YANGON, Burma (AP) — Burma journalists just getting used to their new era of freedom howled when the government announced plans for a media law that could lock many old restrictions back into place. Then, in the latest of many moves that never would have happened under the country’s old military rulers, the government backed off.
A bill restricting publishers, drawn up by the Ministry of Information without input from press groups, might yet become law. But journalists’ complaints helped scuttle plans to pass the legislation as soon as this week.
Now the changes won’t be considered until June at the earliest, and only after government officials consult with members of the media. The information minister, who had said “poisonous” publications had made new rules necessary, is to discuss the proposal with journalists Saturday.

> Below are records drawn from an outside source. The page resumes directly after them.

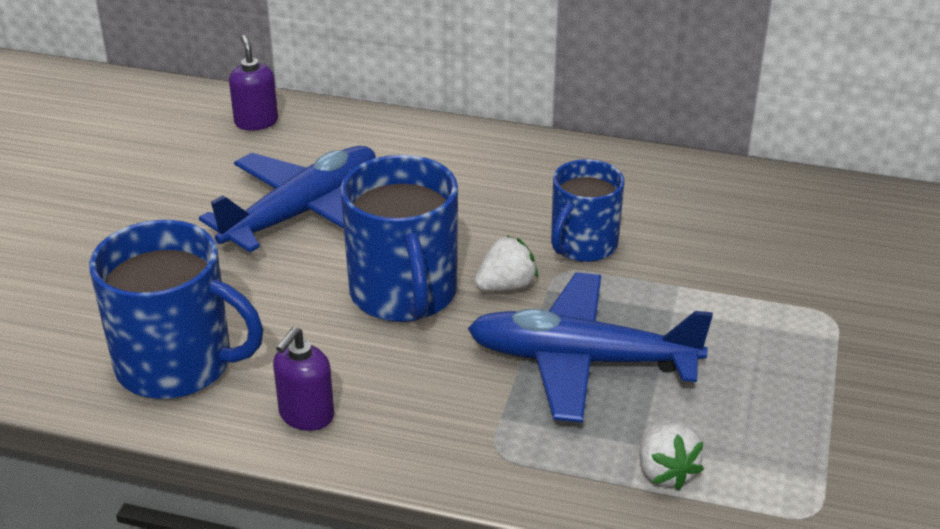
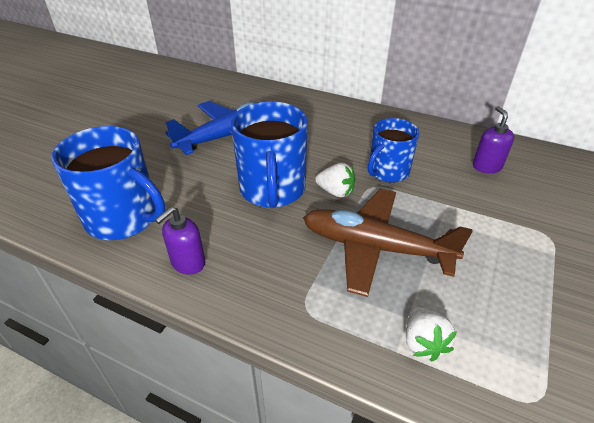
camera: 10 degrees right, 5 degrees up
purple soap dispenser [229,35,278,131] -> purple soap dispenser moved to [473,106,514,173]
blue plane [468,272,713,423] -> brown plane [303,189,473,297]
white strawberry [475,236,538,291] -> white strawberry turned 45 degrees clockwise [315,163,355,198]

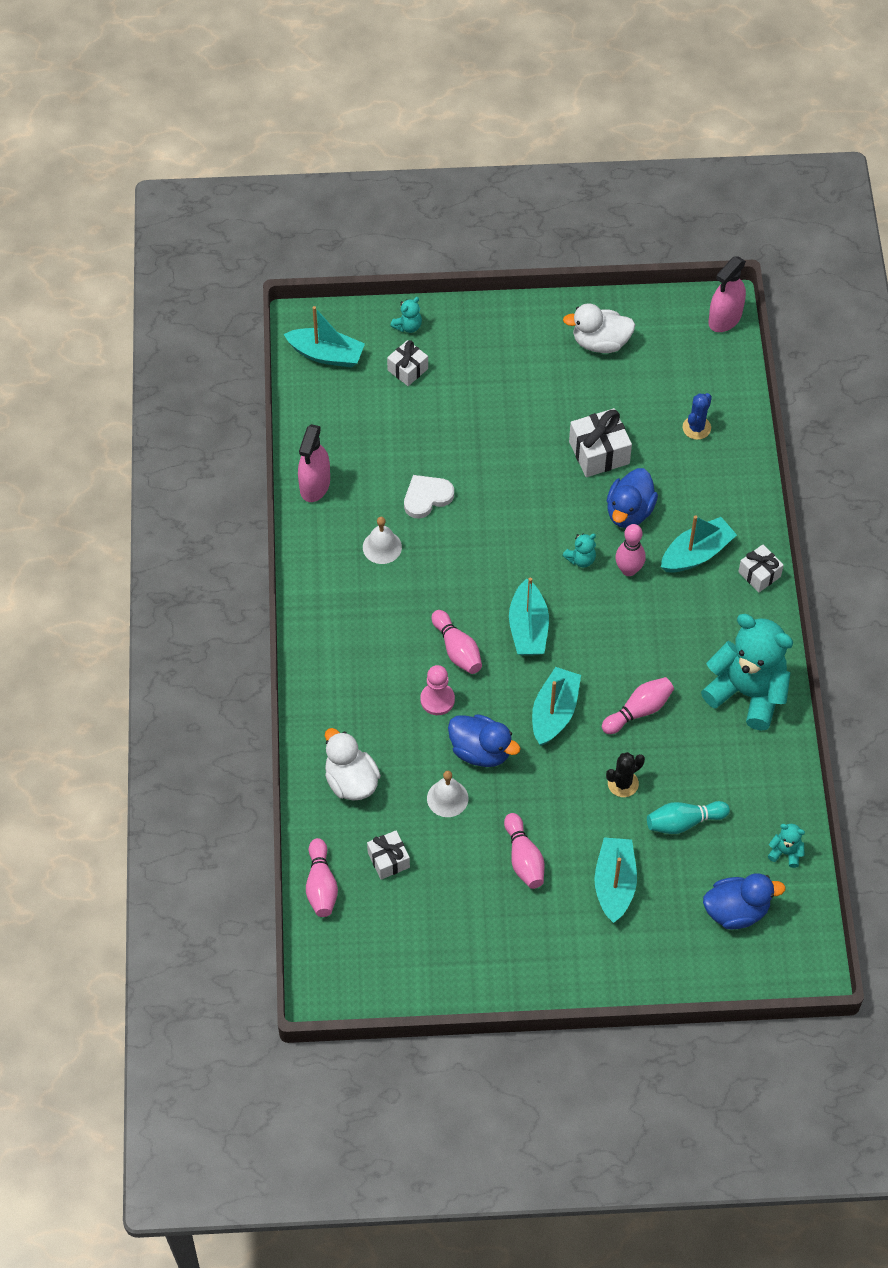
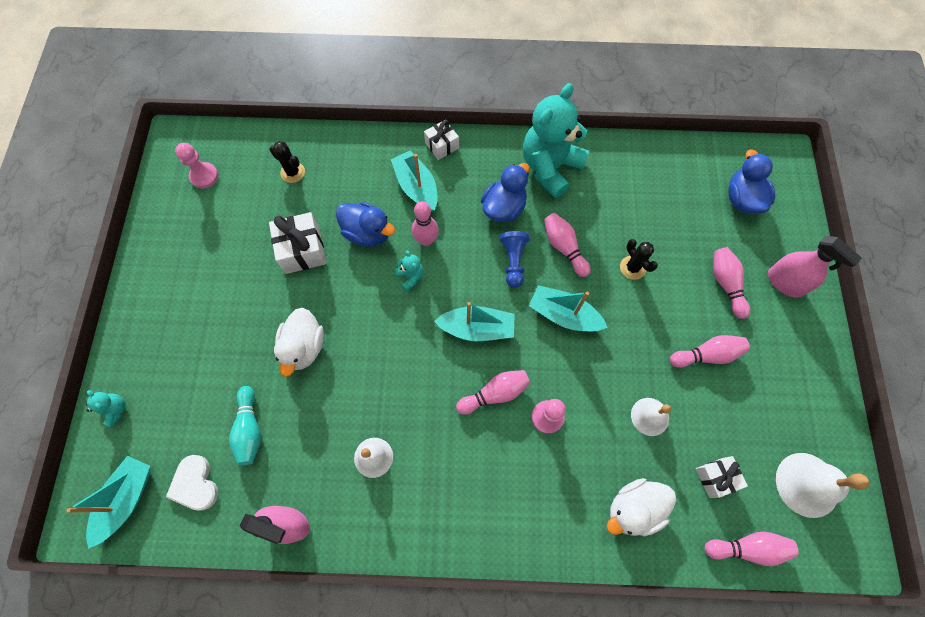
camera: 85 degrees left, 10 degrees up
white gift [387,340,428,386] -> none
white heart [404,475,454,518] -> white heart moved to [166,455,218,511]
blue duck [448,714,521,767] -> blue duck moved to [481,163,530,222]
white duck [563,303,635,353] -> white duck moved to [274,308,324,377]
turquoise boat [594,837,637,923] -> pink bowling pin [713,247,750,319]
turquoise bowling pin [647,801,730,834] -> turquoise bowling pin moved to [229,386,261,465]
blue cactus [682,393,712,440] -> black cactus [269,141,305,183]
pink spray bottle [708,256,746,332] -> pink spray bottle moved to [768,236,862,298]
turquoise teddy bear [768,824,805,868] -> none
none -> pink pawn [175,143,218,189]
none -> blue pawn [500,231,530,288]
none -> white bell [776,453,869,518]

“I think the minister finally understands that the media industry is totally against the draft,” said Zaw Thet Htwe, the editor of a health journal and a former political prisoner. “We cannot predict the outcome of our meeting on Saturday but we are happy that the minister listens to the views.”
A new law could have had a chilling effect on the media days before Burma is to allow private daily newspapers to operate for the first time since 1964. Other private publications such as weeklies are already allowed, but the April 1 return of private dailies has been hailed as another step toward greater press freedom and democratic change.
The publishing bill had been scheduled to be discussed this week in Parliament, which will adjourn Friday and reconvene in June. Zaw Thet Htwe said he learned Monday that the bill is now off the agenda.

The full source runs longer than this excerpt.